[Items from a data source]
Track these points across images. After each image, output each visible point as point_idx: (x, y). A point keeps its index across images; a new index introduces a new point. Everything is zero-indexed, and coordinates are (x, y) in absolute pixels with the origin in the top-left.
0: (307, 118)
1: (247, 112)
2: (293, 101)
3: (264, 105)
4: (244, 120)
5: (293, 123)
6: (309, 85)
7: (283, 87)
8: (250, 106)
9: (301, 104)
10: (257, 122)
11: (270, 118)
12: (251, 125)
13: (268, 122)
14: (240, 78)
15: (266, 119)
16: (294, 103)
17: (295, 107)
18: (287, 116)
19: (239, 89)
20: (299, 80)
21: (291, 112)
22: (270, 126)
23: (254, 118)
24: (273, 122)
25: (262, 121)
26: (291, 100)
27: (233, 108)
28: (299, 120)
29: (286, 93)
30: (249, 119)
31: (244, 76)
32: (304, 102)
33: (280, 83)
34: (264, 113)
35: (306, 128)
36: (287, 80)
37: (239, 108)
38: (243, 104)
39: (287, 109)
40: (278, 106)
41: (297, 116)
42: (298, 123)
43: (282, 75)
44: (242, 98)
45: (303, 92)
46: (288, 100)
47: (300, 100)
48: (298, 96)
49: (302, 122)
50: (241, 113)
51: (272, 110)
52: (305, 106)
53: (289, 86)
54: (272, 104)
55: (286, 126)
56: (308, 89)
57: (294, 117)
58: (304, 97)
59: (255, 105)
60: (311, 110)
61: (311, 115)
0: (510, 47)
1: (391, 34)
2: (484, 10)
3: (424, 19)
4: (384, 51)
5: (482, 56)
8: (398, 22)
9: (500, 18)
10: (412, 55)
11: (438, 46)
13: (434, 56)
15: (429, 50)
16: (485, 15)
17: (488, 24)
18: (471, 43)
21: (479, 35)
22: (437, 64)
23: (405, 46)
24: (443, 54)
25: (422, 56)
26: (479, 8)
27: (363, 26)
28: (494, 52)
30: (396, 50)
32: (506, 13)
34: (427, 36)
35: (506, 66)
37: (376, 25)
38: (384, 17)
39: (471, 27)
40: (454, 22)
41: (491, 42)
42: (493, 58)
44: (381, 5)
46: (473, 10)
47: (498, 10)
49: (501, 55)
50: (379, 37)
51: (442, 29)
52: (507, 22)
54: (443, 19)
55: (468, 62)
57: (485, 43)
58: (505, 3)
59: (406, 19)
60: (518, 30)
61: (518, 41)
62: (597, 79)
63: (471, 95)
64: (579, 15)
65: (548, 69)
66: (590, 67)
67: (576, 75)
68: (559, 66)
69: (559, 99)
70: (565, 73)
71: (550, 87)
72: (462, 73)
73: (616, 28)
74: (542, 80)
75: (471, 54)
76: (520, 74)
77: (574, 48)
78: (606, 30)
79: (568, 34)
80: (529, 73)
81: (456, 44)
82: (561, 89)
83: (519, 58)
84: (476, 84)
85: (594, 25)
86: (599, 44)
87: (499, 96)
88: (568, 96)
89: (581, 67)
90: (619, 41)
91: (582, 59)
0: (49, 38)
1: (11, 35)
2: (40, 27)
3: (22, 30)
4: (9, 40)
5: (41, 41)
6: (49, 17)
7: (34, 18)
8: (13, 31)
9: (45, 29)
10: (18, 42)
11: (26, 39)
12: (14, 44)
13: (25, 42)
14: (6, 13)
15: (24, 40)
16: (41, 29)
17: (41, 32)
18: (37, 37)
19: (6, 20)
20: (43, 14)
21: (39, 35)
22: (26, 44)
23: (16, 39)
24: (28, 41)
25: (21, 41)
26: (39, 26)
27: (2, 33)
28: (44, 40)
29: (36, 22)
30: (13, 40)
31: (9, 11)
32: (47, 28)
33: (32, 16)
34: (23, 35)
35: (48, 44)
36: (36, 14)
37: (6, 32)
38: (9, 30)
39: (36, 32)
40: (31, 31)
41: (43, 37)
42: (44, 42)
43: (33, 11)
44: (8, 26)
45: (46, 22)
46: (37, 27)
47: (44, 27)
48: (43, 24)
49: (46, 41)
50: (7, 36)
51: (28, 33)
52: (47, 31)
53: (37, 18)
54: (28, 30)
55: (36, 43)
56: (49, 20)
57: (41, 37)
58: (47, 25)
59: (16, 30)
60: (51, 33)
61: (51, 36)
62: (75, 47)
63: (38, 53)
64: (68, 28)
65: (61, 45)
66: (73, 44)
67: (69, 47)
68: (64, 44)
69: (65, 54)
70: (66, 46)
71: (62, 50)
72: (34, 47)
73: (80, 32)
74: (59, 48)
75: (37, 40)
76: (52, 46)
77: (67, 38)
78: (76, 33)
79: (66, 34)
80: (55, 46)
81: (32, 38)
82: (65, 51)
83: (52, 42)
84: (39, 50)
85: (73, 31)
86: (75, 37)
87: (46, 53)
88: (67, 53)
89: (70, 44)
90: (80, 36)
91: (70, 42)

Work instructions: The lines running from the start of the data through the one that contains "68: (559, 66)" should be reproduced exactly, and only those.

Result for this exercise:
Track these points across images. After each image, output each visible point as point_idx: (x, y). A point keeps its index across images; a new index introduces a new point. Everything is zero-indexed, and coordinates are (x, y) in absolute pixels with the origin in the top-left.
0: (307, 118)
1: (247, 112)
2: (293, 101)
3: (264, 105)
4: (244, 120)
5: (293, 123)
6: (309, 85)
7: (283, 87)
8: (250, 106)
9: (301, 104)
10: (257, 122)
11: (270, 118)
12: (251, 125)
13: (268, 122)
14: (240, 78)
15: (266, 119)
16: (294, 103)
17: (295, 107)
18: (287, 116)
19: (239, 89)
20: (299, 80)
21: (291, 112)
22: (270, 126)
23: (254, 118)
24: (273, 122)
25: (262, 121)
26: (291, 100)
27: (233, 108)
28: (299, 120)
29: (286, 93)
30: (249, 119)
31: (244, 76)
32: (304, 102)
33: (280, 83)
34: (264, 113)
35: (306, 128)
36: (287, 80)
37: (239, 108)
38: (243, 104)
39: (287, 109)
40: (278, 106)
41: (297, 116)
42: (298, 123)
43: (282, 75)
44: (242, 98)
45: (303, 92)
46: (288, 100)
47: (300, 100)
48: (298, 96)
49: (302, 122)
50: (241, 113)
51: (272, 110)
52: (305, 106)
53: (289, 86)
54: (272, 104)
55: (286, 126)
56: (308, 89)
57: (294, 117)
58: (304, 97)
59: (255, 105)
60: (311, 110)
61: (311, 115)
0: (510, 47)
1: (391, 34)
2: (484, 10)
3: (424, 19)
4: (384, 51)
5: (482, 56)
8: (398, 22)
9: (500, 18)
10: (412, 55)
11: (438, 46)
13: (434, 56)
15: (429, 50)
16: (485, 15)
17: (488, 24)
18: (471, 43)
21: (479, 35)
22: (437, 64)
23: (405, 46)
24: (443, 54)
25: (422, 56)
26: (479, 8)
27: (363, 26)
28: (494, 52)
30: (396, 50)
32: (506, 13)
34: (427, 36)
35: (506, 66)
37: (376, 25)
38: (384, 17)
39: (471, 27)
40: (454, 22)
41: (491, 42)
42: (493, 58)
44: (381, 5)
46: (473, 10)
47: (498, 10)
49: (501, 55)
50: (379, 37)
51: (442, 29)
52: (507, 22)
54: (443, 19)
55: (468, 62)
57: (485, 43)
58: (505, 3)
59: (406, 19)
60: (518, 30)
61: (518, 41)
62: (597, 79)
63: (471, 95)
64: (579, 15)
65: (548, 69)
66: (590, 67)
67: (576, 75)
68: (559, 66)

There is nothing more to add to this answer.